The current turnaround time for this tool to recieve a query and give out files is around 1 second and doesn't exceed it, the largest bottleneck is model inference. This is under active development and any new suggestions + PRs are welcome. My goal for this tool is to be open source, safe and cross platform. So developers experienced in Windows/Linux Indexing are very welcome to collaborate and develop their versions together.please star the repo too, if you've read it till here :P
shows zero results because i don't have any videos related to "party"
This system combines:
- AI-powered query parsing using a local LLM (Qwen 0.6B) via llama.cpp to understand natural language
- Native macOS Spotlight integration for fast, efficient file searching. (cross platform support is very welcome for development!)
- Intelligent file type recognition that understands context (e.g., "resume" → PDF/DOCX files)
- Temporal expression parsing for time-based searches. (3 weeks ago, 10 months ago, etc.)
There are multiple implementations in different branches written in achieving the same task, for testing purposes. Rigorous evals and testing will be done before finalizing on a single one for the main release.
-
Initial implementation using LangExtract (Both Ollama and local llama cpp server support)
-
llama.cpp rewrite to remove dependency on LangExtract (this branch)
-
llama.cpp feature branch with more detailed response model. Currently being worked upon, and evals are being done.
You can convert any natural language query to 3 major constituents: File type, temporal data (time related), and miscellaneous (file name, path etc.) I used this idea as base to build the whole project, and yes it is that simple.
Natural Language Query | What It Finds |
---|---|
"photos from yesterday" |
Image files modified in the last day |
"python scripts from three days ago" |
.py and .ipynb files from 3 days ago |
"old music files" |
Audio files with "old" in name or content |
"pdf invoices from 2023" |
PDF files from 2023 with "invoices" keyword |
"resume from last week" |
Recent DOC/DOCX/PDF files with "resume" |
"code files" |
Source code files of any language |
- macOS (required for Spotlight integration)
- Python 3.8+
- llama-cpp-python with Qwen3-0.6B GGUF (local LLM inference)
Currently planning to fine tune Gemma 3 270M for a smaller and faster model for this use case.
git clone https://github.com/monkesearch/monkesearch
cd monkeSearch
pip install -r requirements.txt
See the llama-cpp-python installation guide for detailed instructions.
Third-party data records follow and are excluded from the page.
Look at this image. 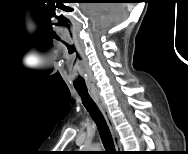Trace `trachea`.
Returning <instances> with one entry per match:
<instances>
[{
    "label": "trachea",
    "instance_id": "obj_1",
    "mask_svg": "<svg viewBox=\"0 0 188 154\" xmlns=\"http://www.w3.org/2000/svg\"><path fill=\"white\" fill-rule=\"evenodd\" d=\"M77 92L82 98L83 105L85 106V108L87 109V111L89 112V114L91 115V117L97 125L103 145L105 147L104 152L106 154H116L117 151L115 150L112 135L102 112L100 111L94 100L91 98L87 90H77Z\"/></svg>",
    "mask_w": 188,
    "mask_h": 154
}]
</instances>
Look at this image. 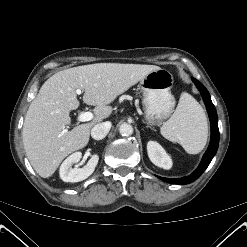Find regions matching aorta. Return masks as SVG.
<instances>
[{"instance_id":"1","label":"aorta","mask_w":247,"mask_h":247,"mask_svg":"<svg viewBox=\"0 0 247 247\" xmlns=\"http://www.w3.org/2000/svg\"><path fill=\"white\" fill-rule=\"evenodd\" d=\"M119 133L122 136H130L133 133L132 125H130L128 123H123L119 128Z\"/></svg>"}]
</instances>
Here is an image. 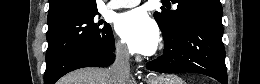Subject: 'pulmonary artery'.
<instances>
[{"label": "pulmonary artery", "instance_id": "1", "mask_svg": "<svg viewBox=\"0 0 260 84\" xmlns=\"http://www.w3.org/2000/svg\"><path fill=\"white\" fill-rule=\"evenodd\" d=\"M140 3L139 0H112L106 5L108 9L129 8Z\"/></svg>", "mask_w": 260, "mask_h": 84}]
</instances>
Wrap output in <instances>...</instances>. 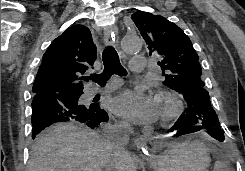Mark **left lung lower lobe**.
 <instances>
[{
	"label": "left lung lower lobe",
	"mask_w": 245,
	"mask_h": 171,
	"mask_svg": "<svg viewBox=\"0 0 245 171\" xmlns=\"http://www.w3.org/2000/svg\"><path fill=\"white\" fill-rule=\"evenodd\" d=\"M181 94L188 107L169 132L175 131V136H181L206 129L211 137L224 141V132L220 128L218 116L211 105L209 93L204 87H189Z\"/></svg>",
	"instance_id": "left-lung-lower-lobe-1"
}]
</instances>
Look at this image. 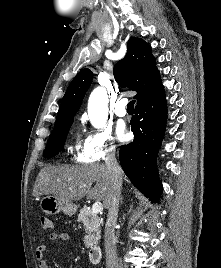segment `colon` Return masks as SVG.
<instances>
[{
	"instance_id": "1",
	"label": "colon",
	"mask_w": 221,
	"mask_h": 268,
	"mask_svg": "<svg viewBox=\"0 0 221 268\" xmlns=\"http://www.w3.org/2000/svg\"><path fill=\"white\" fill-rule=\"evenodd\" d=\"M40 220H41V226L43 227V229H45V230L52 229L53 222H52V220L49 217L42 216Z\"/></svg>"
}]
</instances>
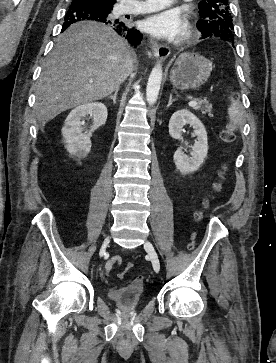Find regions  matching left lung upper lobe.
Wrapping results in <instances>:
<instances>
[{"mask_svg": "<svg viewBox=\"0 0 276 363\" xmlns=\"http://www.w3.org/2000/svg\"><path fill=\"white\" fill-rule=\"evenodd\" d=\"M198 29L202 38L220 37L234 39L233 23L228 0H203L199 3Z\"/></svg>", "mask_w": 276, "mask_h": 363, "instance_id": "left-lung-upper-lobe-1", "label": "left lung upper lobe"}]
</instances>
You'll need to download Qwen3-0.6B GGUF model file and place it in your project directory.
# Test the parser
python parser.py "python files from yesterday"
cd app/
# Basic search
python parser.py "photos from last week"
# More examples
python parser.py "python scripts modified yesterday"
python parser.py "pdf invoices from 2023"
python parser.py "music files"
python parser.py "old presentations"
from parser import FileSearchParser
# Initialize the parser
searcher = FileSearchParser()
# Perform a search
results, parsed_data = searcher.search("python files from last week")
# results contains file paths
for path in results:
print(path)
- Indexed Files Only: Only searches files indexed by Spotlight
- Local Model Limitations: The small AI model may misunderstand very complex queries
- Basic Temporal Parsing: Currently supports simple time expressions (More features to be added soon! See technical for planned features)
Apache-2.0 license
- Big thanks to utitools
- llama-cpp-python for local LLM inference
- Uses Apple's Spotlight and Foundation frameworks.
Note: This is an experimental prototype created to explore natural language file searching on macOS. It's not production-ready and should be used for experimentation and learning purposes.